We'd been talking about moving deploys off our machines for months. That afternoon was when it stopped being a "should." The thing real state actually unlocked is that deploys are no longer on our laptops.

quarkle-infra/github_actions_user/ provisions a GitHub Actions IAM user with the policies it needs (ECR, ECS, S3, Route53, ACM, Secrets Manager, CloudFront, Lambda). The rest of the stack assumes this user exists. This config creates it.

The deploy itself is a GitHub Actions workflow:

push to main          → tests → terraform plan → apply (prod)
push to staging       → tests → terraform plan → apply (staging)

The trick is that the ECS task definition's container image is a Terraform variable. Deploys are "change image_tag, apply." Terraform diffs the task def, ECS does the rolling update. No force-new-deployment calls, no separate state in the AWS console.

push_to_prod.sh still exists as a human escape hatch — direct ECR push + aws ecs update-service --force-new-deployment — for the rare case where CI is broken and we need a hotfix in under five minutes. It bypasses Terraform, which means a follow-up terraform apply is needed to reconverge. We've used it twice.

What I'd tell past-me

A few things, in retrospect.

The moment resources.txt appeared in the repo, we'd already admitted we needed a state file. We just hadn't said it out loud. If you find yourself keeping a hand-edited list of ARNs, you're already late to Terraform.

The reason Terraform feels heavier than bash isn't the HCL. It's that you have to think about state — what exists, what depends on what, what the desired end looks like.

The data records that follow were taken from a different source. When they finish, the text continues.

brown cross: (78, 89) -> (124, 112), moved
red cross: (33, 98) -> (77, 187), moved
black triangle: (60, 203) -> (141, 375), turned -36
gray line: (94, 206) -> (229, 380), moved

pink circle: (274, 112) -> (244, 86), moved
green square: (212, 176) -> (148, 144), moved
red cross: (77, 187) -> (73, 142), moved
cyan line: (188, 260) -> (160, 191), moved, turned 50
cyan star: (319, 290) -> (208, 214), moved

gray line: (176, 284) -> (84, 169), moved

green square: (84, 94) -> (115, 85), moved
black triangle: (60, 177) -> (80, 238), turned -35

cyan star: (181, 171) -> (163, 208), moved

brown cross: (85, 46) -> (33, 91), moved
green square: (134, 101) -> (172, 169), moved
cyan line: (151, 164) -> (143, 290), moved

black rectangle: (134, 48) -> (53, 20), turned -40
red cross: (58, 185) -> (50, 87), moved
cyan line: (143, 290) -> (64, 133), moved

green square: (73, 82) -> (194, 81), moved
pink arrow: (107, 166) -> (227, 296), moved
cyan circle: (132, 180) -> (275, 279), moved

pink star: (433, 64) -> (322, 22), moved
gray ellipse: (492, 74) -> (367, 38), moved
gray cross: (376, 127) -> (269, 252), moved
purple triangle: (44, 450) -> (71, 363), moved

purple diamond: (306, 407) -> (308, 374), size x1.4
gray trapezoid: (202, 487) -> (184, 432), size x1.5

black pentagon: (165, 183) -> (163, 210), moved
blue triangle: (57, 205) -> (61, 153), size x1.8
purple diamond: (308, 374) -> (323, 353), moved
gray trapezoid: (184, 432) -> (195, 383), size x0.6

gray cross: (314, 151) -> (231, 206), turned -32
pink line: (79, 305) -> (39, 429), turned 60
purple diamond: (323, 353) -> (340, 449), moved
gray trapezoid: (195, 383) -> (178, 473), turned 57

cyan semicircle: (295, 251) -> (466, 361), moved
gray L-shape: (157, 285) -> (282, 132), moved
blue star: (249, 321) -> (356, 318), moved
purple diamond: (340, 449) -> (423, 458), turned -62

That's exactly the thinking that was missing in the earlier eras, and the thing you actually need. Once it exists, everything else — staging/prod parity, GitOps, drift detection — mostly falls out of it for free.

Don't modularize on the first caller. We had a half-finished modules/ directory we deleted when we realized we had one consumer. Modules are worth it when you have two real users, not before.

Quarkle is now several services across ECS Fargate and EC2, two environments, and a CI pipeline that diffs the plan before it applies. bash-ec2/ is still in the repo, untouched since the migration. We keep it partly as a museum, partly as a reminder of how long we went without state.